SCCTC expansion a go
BY MICHAEL J. RUDOLF
Expansion of the Susquehanna County Career and Technology Center will proceed.
With construction bids coming in more than $2 million lower than anticipated, the Elk Lake School Board voted Tuesday to go ahead with the project.
“We’ve got a great opportunity with what they’ve come in at,” said board President Chuck Place.
School officials had anticipated the project costing about $8.6 million, with actual building construction costs amounting to around $7.4 million, said Superintendent William Bush.
The actual bids totaled just over $5.4 million.
Bush explained that the remaining $1.2 million in the estimate is for equipment and supplies to get the center operational, and will be bid later in the process.
With the bids accepted, architect John Kropcho said construction should start in early December. He set a target completion date at the end of May 2012.

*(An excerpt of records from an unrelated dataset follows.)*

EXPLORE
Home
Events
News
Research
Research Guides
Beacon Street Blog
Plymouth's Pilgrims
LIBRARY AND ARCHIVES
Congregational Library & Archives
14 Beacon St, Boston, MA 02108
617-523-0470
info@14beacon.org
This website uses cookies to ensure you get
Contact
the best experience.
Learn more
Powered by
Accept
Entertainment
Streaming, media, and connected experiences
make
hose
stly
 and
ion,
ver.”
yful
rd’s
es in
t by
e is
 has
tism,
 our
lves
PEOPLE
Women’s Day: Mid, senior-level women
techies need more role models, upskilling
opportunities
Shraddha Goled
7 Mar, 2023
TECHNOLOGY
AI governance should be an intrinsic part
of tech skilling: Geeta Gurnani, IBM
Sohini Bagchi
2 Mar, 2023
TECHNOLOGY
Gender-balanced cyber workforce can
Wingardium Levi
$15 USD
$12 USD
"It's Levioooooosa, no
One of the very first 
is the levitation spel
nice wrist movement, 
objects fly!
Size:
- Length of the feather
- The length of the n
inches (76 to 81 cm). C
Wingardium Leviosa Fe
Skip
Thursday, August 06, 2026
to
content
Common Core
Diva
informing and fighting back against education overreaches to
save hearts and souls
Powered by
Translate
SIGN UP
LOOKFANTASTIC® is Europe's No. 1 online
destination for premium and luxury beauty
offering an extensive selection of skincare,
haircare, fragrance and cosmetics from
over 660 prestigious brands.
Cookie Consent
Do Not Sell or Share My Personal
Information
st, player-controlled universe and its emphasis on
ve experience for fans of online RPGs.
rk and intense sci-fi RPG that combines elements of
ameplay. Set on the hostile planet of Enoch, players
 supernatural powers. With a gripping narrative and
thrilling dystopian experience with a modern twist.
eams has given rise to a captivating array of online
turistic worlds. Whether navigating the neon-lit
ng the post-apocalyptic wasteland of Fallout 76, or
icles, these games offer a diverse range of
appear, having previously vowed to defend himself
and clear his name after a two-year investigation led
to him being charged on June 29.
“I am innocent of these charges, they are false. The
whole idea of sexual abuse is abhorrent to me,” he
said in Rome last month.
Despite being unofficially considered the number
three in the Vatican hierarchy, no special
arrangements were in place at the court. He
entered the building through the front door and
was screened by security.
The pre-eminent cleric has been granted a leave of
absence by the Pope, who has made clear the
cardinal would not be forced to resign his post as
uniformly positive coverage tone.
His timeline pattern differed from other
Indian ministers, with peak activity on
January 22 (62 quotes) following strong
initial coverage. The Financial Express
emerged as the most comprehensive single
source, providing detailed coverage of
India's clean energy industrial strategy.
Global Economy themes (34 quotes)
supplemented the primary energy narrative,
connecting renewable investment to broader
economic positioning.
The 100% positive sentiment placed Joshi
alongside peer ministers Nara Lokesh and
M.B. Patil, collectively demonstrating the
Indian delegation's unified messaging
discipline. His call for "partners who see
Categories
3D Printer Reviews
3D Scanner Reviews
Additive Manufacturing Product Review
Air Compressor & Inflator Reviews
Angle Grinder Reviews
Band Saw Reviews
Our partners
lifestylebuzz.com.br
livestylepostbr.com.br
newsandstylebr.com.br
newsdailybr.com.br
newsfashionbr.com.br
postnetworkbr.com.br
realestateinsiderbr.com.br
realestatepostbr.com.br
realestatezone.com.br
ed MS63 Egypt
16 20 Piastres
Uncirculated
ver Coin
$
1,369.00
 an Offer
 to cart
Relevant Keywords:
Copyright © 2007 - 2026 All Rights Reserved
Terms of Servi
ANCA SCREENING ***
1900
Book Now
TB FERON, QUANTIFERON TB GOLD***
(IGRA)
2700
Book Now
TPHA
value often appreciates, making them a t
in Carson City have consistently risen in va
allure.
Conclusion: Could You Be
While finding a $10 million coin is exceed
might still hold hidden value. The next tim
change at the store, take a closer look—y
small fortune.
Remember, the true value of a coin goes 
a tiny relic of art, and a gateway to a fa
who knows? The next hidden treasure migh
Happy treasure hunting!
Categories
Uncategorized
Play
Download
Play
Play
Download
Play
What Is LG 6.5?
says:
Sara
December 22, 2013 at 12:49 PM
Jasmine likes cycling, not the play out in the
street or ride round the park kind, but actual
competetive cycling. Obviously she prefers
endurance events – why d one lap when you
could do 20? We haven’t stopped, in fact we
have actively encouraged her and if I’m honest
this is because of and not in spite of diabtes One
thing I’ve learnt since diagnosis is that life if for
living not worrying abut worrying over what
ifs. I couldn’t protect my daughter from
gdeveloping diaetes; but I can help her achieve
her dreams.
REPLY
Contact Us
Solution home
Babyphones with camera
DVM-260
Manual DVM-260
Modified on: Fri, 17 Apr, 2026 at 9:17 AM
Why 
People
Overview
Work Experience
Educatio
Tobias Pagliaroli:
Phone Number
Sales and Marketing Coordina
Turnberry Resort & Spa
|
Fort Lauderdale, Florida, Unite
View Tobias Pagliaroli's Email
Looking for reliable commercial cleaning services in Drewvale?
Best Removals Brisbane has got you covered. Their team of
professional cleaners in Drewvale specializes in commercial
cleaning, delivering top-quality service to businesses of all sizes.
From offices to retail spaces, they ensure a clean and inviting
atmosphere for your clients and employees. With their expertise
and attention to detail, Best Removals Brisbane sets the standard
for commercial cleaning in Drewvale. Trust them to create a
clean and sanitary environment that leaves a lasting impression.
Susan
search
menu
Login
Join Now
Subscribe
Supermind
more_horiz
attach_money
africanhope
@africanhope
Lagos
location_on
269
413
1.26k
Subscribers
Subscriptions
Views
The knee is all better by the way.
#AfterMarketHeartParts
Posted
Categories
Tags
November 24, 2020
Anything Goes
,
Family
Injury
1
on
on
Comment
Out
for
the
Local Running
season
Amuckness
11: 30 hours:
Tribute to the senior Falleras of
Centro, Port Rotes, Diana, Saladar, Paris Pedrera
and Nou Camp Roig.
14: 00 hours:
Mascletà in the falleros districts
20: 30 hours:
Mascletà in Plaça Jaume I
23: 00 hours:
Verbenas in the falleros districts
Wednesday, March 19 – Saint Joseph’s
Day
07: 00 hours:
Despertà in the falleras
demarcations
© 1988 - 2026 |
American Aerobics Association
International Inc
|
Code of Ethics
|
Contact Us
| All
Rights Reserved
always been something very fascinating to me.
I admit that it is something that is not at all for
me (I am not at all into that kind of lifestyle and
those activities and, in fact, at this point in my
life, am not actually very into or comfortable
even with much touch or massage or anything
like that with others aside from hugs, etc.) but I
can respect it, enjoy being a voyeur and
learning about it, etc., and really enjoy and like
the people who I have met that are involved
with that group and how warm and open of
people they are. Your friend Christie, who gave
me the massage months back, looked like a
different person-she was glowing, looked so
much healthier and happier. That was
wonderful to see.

The winning bids came from Mar Paul Construction of Jessup as general contractor at $3,787,000; Master Mechanical Corp. of McAdoo for heating, ventilation and air conditioning at $844,120; Bognet Inc. of Hazleton for plumbing at $258,686; and Leber & Bonham Inc. of Scott Township for electrical work at $548,000.
That totals $5,437,806.
The expansion project includes new facilities for existing educational programs as well as new programs that are planned.
They include courses in auto body collision and repair technician; vehicle maintenance and small engine repair technology; security and protective services; electrical, electronics and communications engineering technology; health information and medical records technology, and criminal justice / police science.
In addition to Elk Lake, six other school districts send students to the center, including Blue Ridge, Lackawanna Trail, Montrose Area, Mountain View, Susquehanna Community and Tunkhannock Area.
Elk Lake owns and operates the career center, which is why it is responsible for the expansion. In the past, school officials noted that much of Elk Lake’s outlay would come back through tuitions paid by students from the other districts.
Elk Lake’s only cost would be for its share of the students who attend the school, Bush explained. He said district taxpayers are not paying for the entire cost of the project.
In April 2009, the board approved a funding plan for its share of the costs. The district plans to take out a 20-year mortgage, and pay it back with a one-time 1.1-mill tax increase.
Also, Elk Lake expects to get much of its outlay back through reimbursement from the state Department of Education.
Initially, district officials expected the state would return about 43 percent of the total cost. But with the low bids, Bush said the reimbursement could amount to 53 percent.
“That will mean somewhat of savings for our taxpayers,” said board member Arden Tewksbury.
In contrast to previous meetings where the expansion project was discussed, Tuesday’s session was sparsely attended.
Only eight people were in the audience, and few of them had any comment.
One resident, Craig Sprout, said he hoped the board was accurate in regard to the state reimbursement. He said with a new administration taking over in Harrisburg next year, things could change.
“I get a little scared when I hear you’re going to get 53 cents on the dollar when it’s not guaranteed,” Sprout said.
Kropcho said in more than 40 years of working on school projects, he has never seen the state fail to reimburse one once it has been approved by the state Department of Education.
According to architect John Kropcho, construction work on the expansion to the Susquehanna County Career and Technology Center is expected to begin in early December. The project is scheduled to be completed at the end of May 2012.
At previous meetings about the project, Kropcho said the expansion would more than double the space the career center has through a 37,000-square-foot addition.
The plans call for the addition to be on the opposite side of the parking lot that is by the career center’s current entrance. It would be in a new building in the area of the pavilion behind the school, Kropcho noted.
Elk Lake School District officials began looking into the expansion process in November 2008, when it hired Kropcho to begin feasibility studies.
The expansion will provide additional space for existing programs, plus room and facilities to accommodate six new educational programs.
The new programs were selected based on meetings between school officials and representatives of numerous businesses, both locally and out of the area.
The new programs would be:
Auto body collision and repair technician – Students are trained to repair damaged automotive vehicles such as automobiles and light trucks.
Vehicle maintenance and small engine repair technology – The course trains students to repair, service, maintain and diagnose problems on a variety of small gasoline engines.
Security and protective services – This program prepares students to perform entry-level duties as a police officer, fire fighter, paramedic and other safety services.
Electrical, electronics and communications engineering technology – The program prepares students to apply basic electronic principles and technical skills to the production, testing, installation and maintenance of electronic equipment.
Health information and medical records technology – Students learn to classify medical information and prepare records under the supervision of a medical records administrator.
Criminal justice / police science – This program trains students to perform entry-level duties as a patrolman, corrections officer, juvenile officer, security officer and probation officer.
Current programs offered at SCCTC include: automotive technology, carpentry and cabinetmaking, building and property management, business education, cosmetology, food services, health care technology, and cooperative education / diversified occupations.
Students at SCCTC are involved in a number of hands-on projects, including the construction of two homes, operating a restaurant, running a branch of the Procter & Gamble Mehoopany Employees Federal Credit Union, and others.